Conclusion : in the presence of coffee, leveldb spontaneously self-destructs.


Title: Re: Blockchain corruption during power loss?
Post by: Mike Hearn on July 08, 2013, 11:42:15 AM
Yeah so the Mac Mini went into a sleep state just like a laptop did. I think the Mini vs laptop distinction is a distraction here, the root cause is failed unsuspends which leads me to wonder if it's even solvable by LevelDB or us. If the machine just fails to wake up then it's obviously hosed internally in some bad way.


Title: Re: Blockchain corruption during power loss?
Post by: davout on July 08, 2013, 11:48:30 AM
Yeah so the Mac Mini went into a sleep state just like a laptop did. I think the Mini vs laptop distinction is a distraction here, the root cause is failed unsuspends which leads me to wonder if it's even solvable by LevelDB or us. If the machine just fails to wake up then it's obviously hosed internally in some bad way.

Well, the root cause is obviously the Mac, right.
The bug on bitcoind's side though, IMO, is that it forces you to go through hours and hours of reindexing redownloading when this kind of stuff happens instead of handling it more gracefully.




Title: Re: Blockchain corruption during power loss?
Post by: Mike Hearn on July 08, 2013, 12:14:11 PM
You shouldn't have to download, reindexing is enough. Whether it's possible to handle more gracefully really depends on the exact details of what goes wrong.

What we could potentially do is make rolling backups of verified-consistent databases, and then just roll back to the last database then replay from that point onwards. So it'd reduce the amount of reindexing time.

But the simpler fix is to just not run Bitcoin-Qt on Macs that might sleep a lot.


Title: Re: Blockchain corruption during power loss?
Post by: jgarzik on July 08, 2013, 03:07:08 PM
But the simpler fix is to just not run Bitcoin-Qt on Macs that might sleep a lot.

If leveldb cannot handle suspend/resume with full data integrity, then we may need to revisit it.



Title: Re: Blockchain corruption during power loss?
Post by: Mike Hearn on July 08, 2013, 03:09:42 PM
The issue is not suspend/resume when it works, which LevelDB can survive just fine, it's when the OS or hardware itself screws up the resume process.

ACPI suspend/resume is unbelievably complicated, at least the way it used to work required the BIOS to provide an actual program written in a special kind of assembly language run by an ACPI interpreter as part of bringing the system down/up. If anything goes wrong in that process, all bets are off - pretty much anything could happen to the data on disk.
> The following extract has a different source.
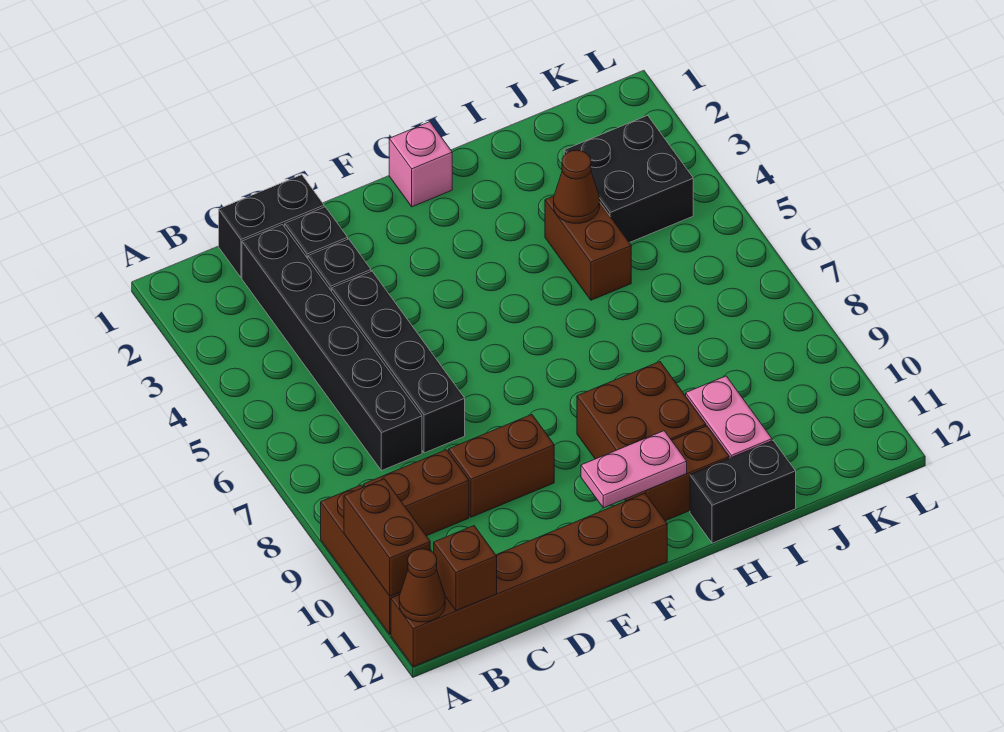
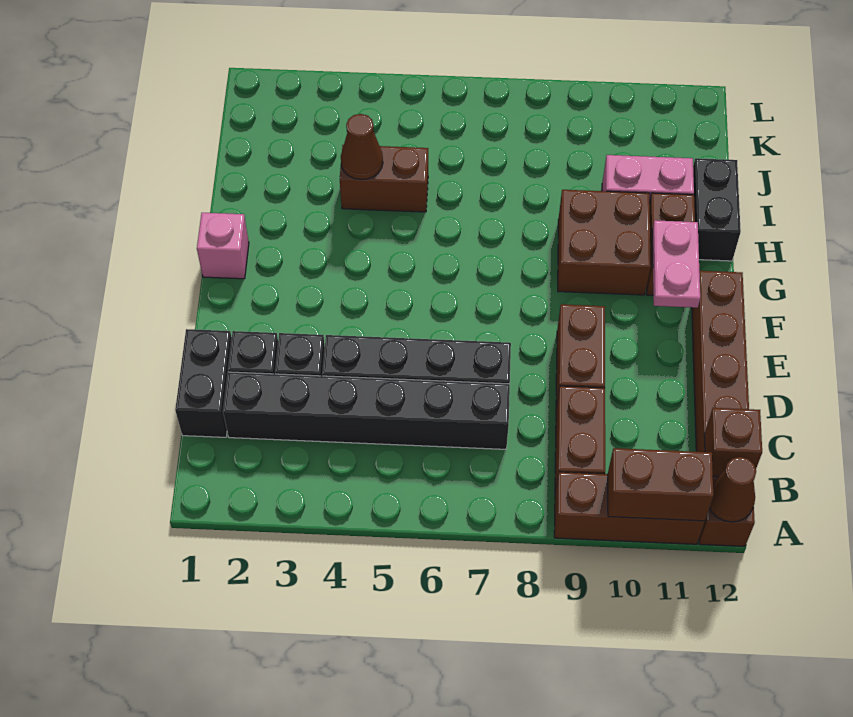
black 2x2 brick [564,115,693,243] -> none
LevelDB is designed to survive certain kinds of file system corruption by ensuring that all commits are atomic .... on the assumption that file system renames and write() calls are atomic. If that underlying OS assumption is violated by bugs in the OS or hardware, LevelDB can corrupt itself as would any other database.


Title: Re: Blockchain corruption during power loss?
Post by: jgarzik on July 08, 2013, 03:41:20 PM
LevelDB is designed to survive certain kinds of file system corruption by ensuring that all commits are atomic .... on the assumption that file system renames and write() calls are atomic. If that underlying OS assumption is violated by bugs in the OS or hardware, LevelDB can corrupt itself as would any other database.

Write calls have never been atomic in any Unix-ish OS...  They may be reordered by the OS between fsync/fdatasync calls, and may be reordered again at the hardware (disk) level, unless the OS sends a hardware flush command (FLUSH CACHE / SYNCHRONIZE CACHE).



Title: Re: Blockchain corruption during power loss?
Post by: Mike Hearn on July 08, 2013, 04:20:58 PM
Yeah, it does do at least fdatasync in some cases. OK, actually, I don't know the exact requirements LevelDB makes of the OS, but I really doubt it's anything un-POSIXish.